■ Try it
Below are records. Transcribe exactly the lines from the one that contains "past. Kom verder kennismaken tijdens een dag" through the last line, leaving any pictures out.

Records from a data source
⁂
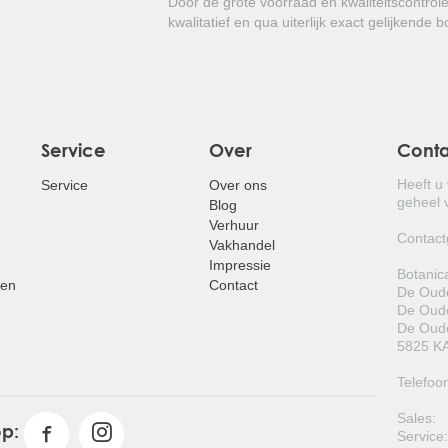
Door de grote voorraad en kwaliteitscontrol
kwalitatief en qua uiterlijk exact gelijkende 
Service
Over
Cont
Heeft u
Service
Over ons
geheel v
Blog
Verhuur
Contact
Vakhandel
Impressie
Botanic
pen
Contact
De Oude
De Oude
De Oude
5825 KA
Telefoo
Sales:
op:
Service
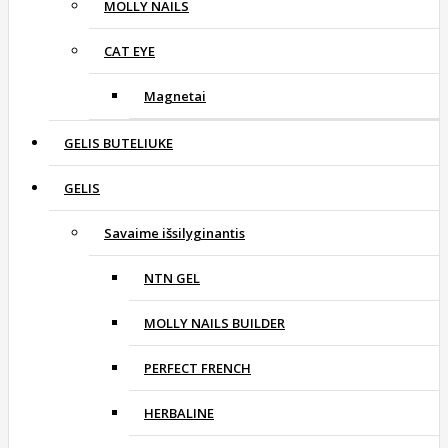
MOLLY NAILS
CAT EYE
Magnetai
GELIS BUTELIUKE
GELIS
Savaime išsilyginantis
NTN GEL
MOLLY NAILS BUILDER
PERFECT FRENCH
HERBALINE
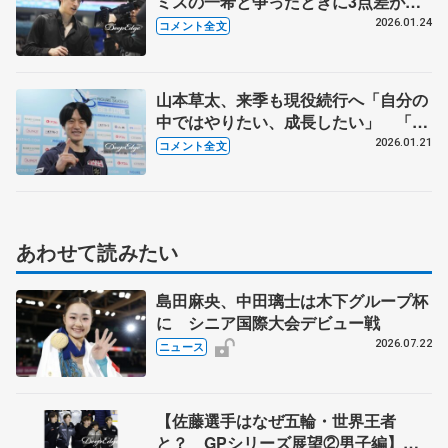
ミスの一希と争ったときに3点差があ
る、チャンピオンシップスのメダルを
2026.01.24
コメント全文
追う」【四大陸選手権男子SP】
山本草太、来季も現役続行へ「自分の
中ではやりたい、成長したい」 「チ
ャンピオンシップのメダルないし、僕
2026.01.21
コメント全文
の存在アピールしたい」【四大陸選手
権公式練習】
あわせて読みたい
島田麻央、中田璃士は木下グループ杯
に シニア国際大会デビュー戦
2026.07.22
ニュース
【佐藤選手はなぜ五輪・世界王者
と？ GPシリーズ展望②男子編】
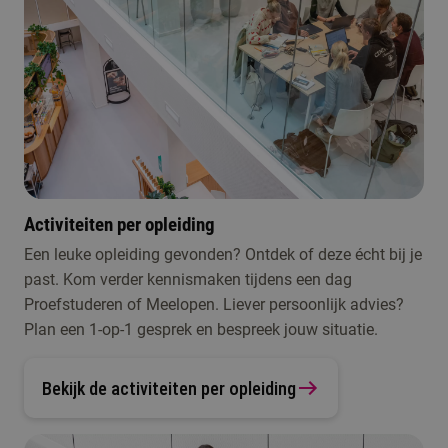
Activiteiten per opleiding
Een leuke opleiding gevonden? Ontdek of deze écht bij je
past. Kom verder kennismaken tijdens een dag
Proefstuderen of Meelopen. Liever persoonlijk advies?
Plan een 1-op-1 gesprek en bespreek jouw situatie.
Bekijk de activiteiten per opleiding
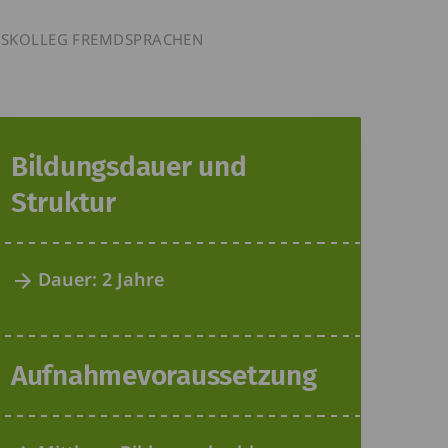
FSKOLLEG FREMDSPRACHEN
Bildungsdauer und
Struktur
Dauer: 2 Jahre
Aufnahmevoraussetzung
⁂
■ Response to the exercise
past. Kom verder kennismaken tijdens een dag
Proefstuderen of Meelopen. Liever persoonlijk advies?
Plan een 1-op-1 gesprek en bespreek jouw situatie.
Bekijk de activiteiten per opleiding
FSKOLLEG FREMDSPRACHEN
Bildungsdauer und
Struktur
Dauer: 2 Jahre
Aufnahmevoraussetzung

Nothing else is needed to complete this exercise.